6 comments

  • userbinator 23 minutes ago
    It doesn't even look like particularly optimised Asm (could immediately spot a few savings, despite how horrible GAS syntax is to read...), but is definitely not "compiler slop"[1] either, which shows just how inefficient the majority of programs actually are. Of course even the ELF header takes up a significant amount of space, but this reminds me of how PC magazines would print short listings of utilities like this, often a few dozen up to a few hundred bytes at most --- in DOS .COM format, which is headerless and thus pure machine instructions.

    [1] In the late 80s and early 90s, the battle between those writing handwritten Asm and those using compiled HLLs has many similarities to AI-generated vs non-AI code today.

  • vparseval 2 hours ago
    Love it!
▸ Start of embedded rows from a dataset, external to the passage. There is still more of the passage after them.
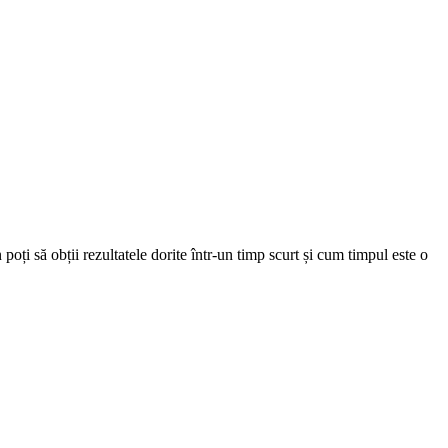
poți să obții rezultatele dorite într-un timp scurt și cum timpul este o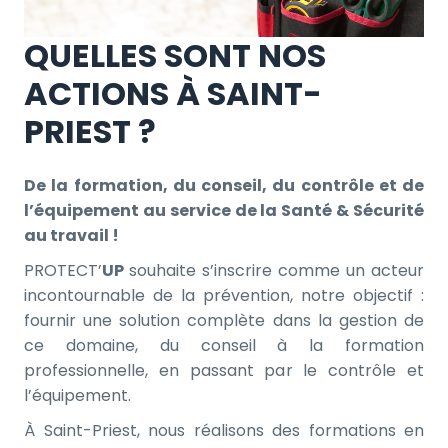
QUELLES SONT NOS
ACTIONS À SAINT-
PRIEST ?
De la formation, du conseil, du contrôle et de
l’équipement au service de la Santé & Sécurité
au travail !
PROTECT’
UP
souhaite s’inscrire comme un acteur
incontournable de la prévention, notre objectif :
fournir une solution complète dans la gestion de
ce domaine, du conseil à la formation
professionnelle, en passant par le contrôle et
l’équipement.
À Saint-Priest, nous réalisons des formations en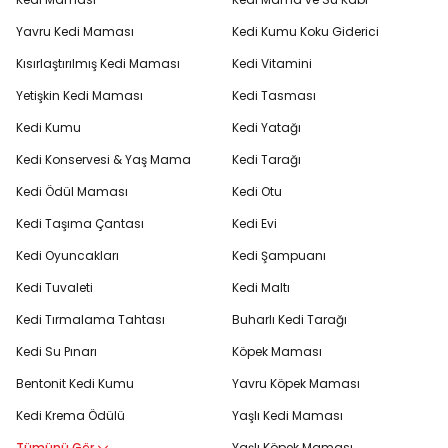
Yavru Kedi Maması
Kedi Kumu Koku Giderici
Kısırlaştırılmış Kedi Maması
Kedi Vitamini
Yetişkin Kedi Maması
Kedi Tasması
Kedi Kumu
Kedi Yatağı
Kedi Konservesi & Yaş Mama
Kedi Tarağı
Kedi Ödül Maması
Kedi Otu
Kedi Taşıma Çantası
Kedi Evi
Kedi Oyuncakları
Kedi Şampuanı
Kedi Tuvaleti
Kedi Maltı
Kedi Tırmalama Tahtası
Buharlı Kedi Tarağı
Kedi Su Pınarı
Köpek Maması
Bentonit Kedi Kumu
Yavru Köpek Maması
Kedi Krema Ödülü
Yaşlı Kedi Maması
Tümünü Gör
Yaşlı Köpek Maması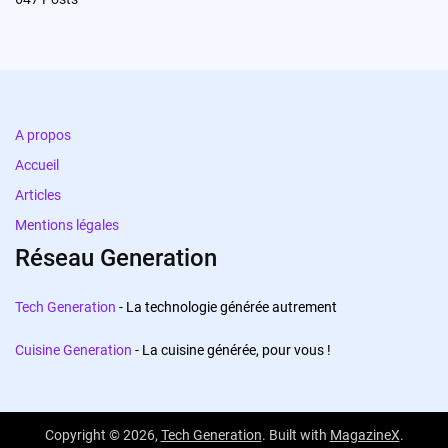
A propos
Accueil
Articles
Mentions légales
Réseau Generation
Tech Generation
- La technologie générée autrement
Cuisine Generation
- La cuisine générée, pour vous !
Copyright © 2026,
Tech Generation
. Built with
MagazineX
.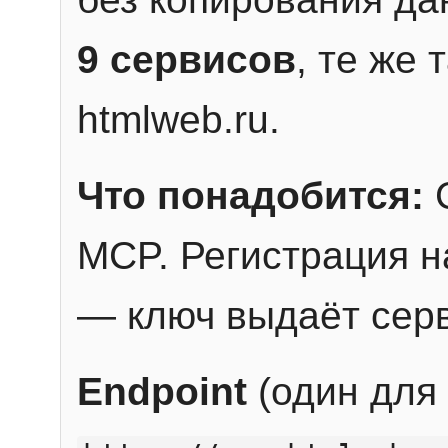
9 сервисов
, те же
htmlweb.ru.
Что понадобится:
C
MCP. Регистрация н
— ключ выдаёт сер
Endpoint
(один для 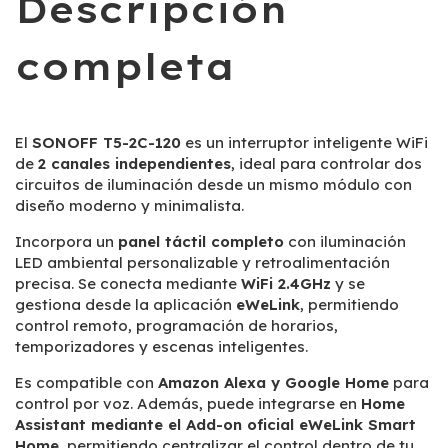
Descripción
completa
El
SONOFF T5-2C-120
es un interruptor inteligente WiFi
de
2 canales independientes
, ideal para controlar dos
circuitos de iluminación desde un mismo módulo con
diseño moderno y minimalista.
Incorpora un
panel táctil completo
con iluminación
LED ambiental personalizable y retroalimentación
precisa. Se conecta mediante
WiFi 2.4GHz
y se
gestiona desde la aplicación
eWeLink
, permitiendo
control remoto, programación de horarios,
temporizadores y escenas inteligentes.
Es compatible con
Amazon Alexa y Google Home
para
control por voz. Además, puede integrarse en
Home
Assistant mediante el Add-on oficial eWeLink Smart
Home
, permitiendo centralizar el control dentro de tu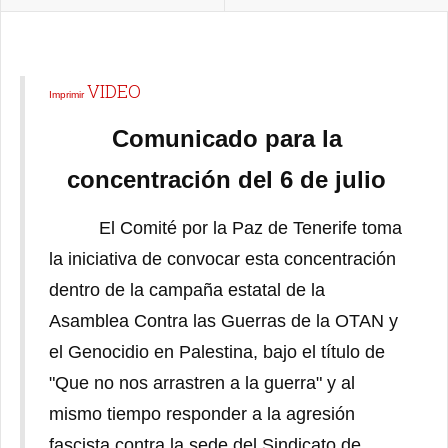
VIDEO
Imprimir
Comunicado para la
concentración del 6 de julio
El Comité por la Paz de Tenerife toma
la iniciativa de convocar esta concentración
dentro de la campaña estatal de la
Asamblea Contra las Guerras de la OTAN y
el Genocidio en Palestina, bajo el título de
"Que no nos arrastren a la guerra" y al
mismo tiempo responder a la agresión
fascista contra la sede del Sindicato de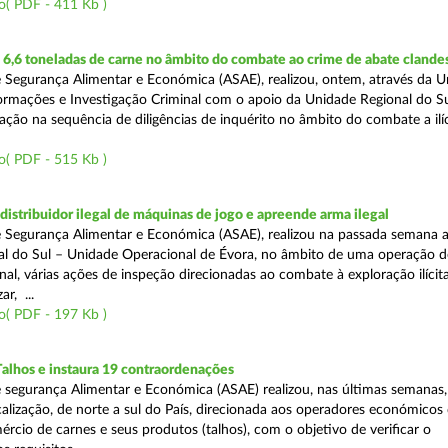
o( PDF - 411 Kb )
6,6 toneladas de carne no âmbito do combate ao crime de abate clande
 Segurança Alimentar e Económica (ASAE), realizou, ontem, através da 
ormações e Investigação Criminal com o apoio da Unidade Regional do Sul
zação na sequência de diligências de inquérito no âmbito do combate a ilí
o( PDF - 515 Kb )
distribuidor ilegal de máquinas de jogo e apreende arma ilegal
 Segurança Alimentar e Económica (ASAE), realizou na passada semana a
l do Sul – Unidade Operacional de Évora, no âmbito de uma operação d
al, várias ações de inspeção direcionadas ao combate à exploração ilícit
r, ...
o( PDF - 197 Kb )
Talhos e instaura 19 contraordenações
 segurança Alimentar e Económica (ASAE) realizou, nas últimas semanas
calização, de norte a sul do País, direcionada aos operadores económicos
rcio de carnes e seus produtos (talhos), com o objetivo de verificar o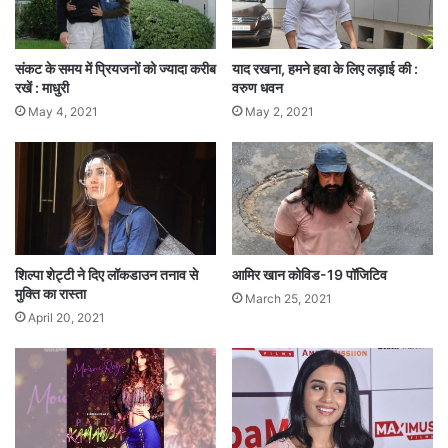
संकट के समय में प्रियजनों को ज्यादा करीब
याद रखना, हमने हवा के लिए लड़ाई की :
रखें : माधुरी
वरुण धवन
May 4, 2021
May 2, 2021
शिल्पा शेट्टी ने दिए लॉकडाउन तनाव से
आमिर खान कोविड-19 पॉजिटिव
मुक्ति का रास्ता
March 25, 2021
April 20, 2021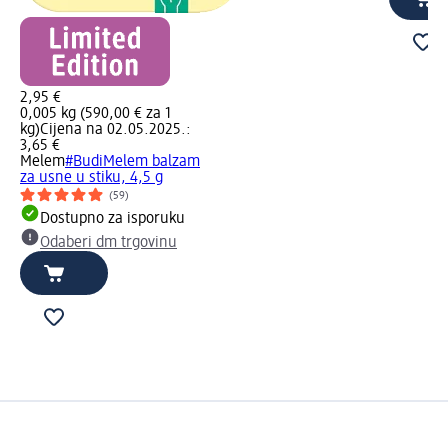
2,95 €
0,005 kg (590,00 € za 1
kg)
Cijena na 02.05.2025.:
3,65 €
Melem
#BudiMelem balzam
za usne u stiku, 4,5 g
(59)
Dostupno za isporuku
Odaberi dm trgovinu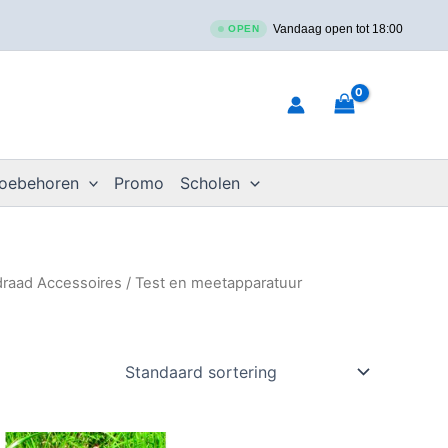
Vandaag open tot 18:00
OPEN
toebehoren
Promo
Scholen
draad Accessoires
/ Test en meetapparatuur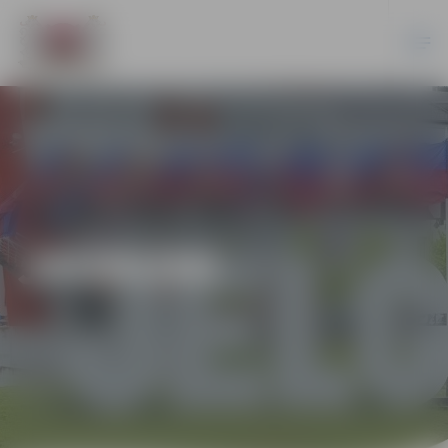
JAUNUMI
It's entirely inapplicable and useless to me but it embodies the spirit of Show HN and what the spirit of programming in the 80s and 90s was.
  • Eric_Xua 1 hour ago
    Love this kind of tiny, over‑engineered hack—totally impractical, but pure Show HN energy.
  • emanuele-em 2 days ago
    301 bytes! The base64 one-liner install is a nice flex. Accepting an infinite loop when energy_full doesn't exist is peak code golf, perfectly reasonable when every byte counts. Is there a writeup on the assembly somewhere?
    • sjdv1982 1 hour ago
      Haha this is great!

      What about adding a Make rule to auto-generate the one-liner install from the binary?

    • zahlman 2 hours ago
      The xz step doesn't seem to be doing very much, though. It seems the decoded data is currently 278 bytes versus a 298-byte decompressed result.
  • captn3m0 2 hours ago
    I have a use for this: A somewhat portable one-liner to go in my waybar/sway/i3 configs!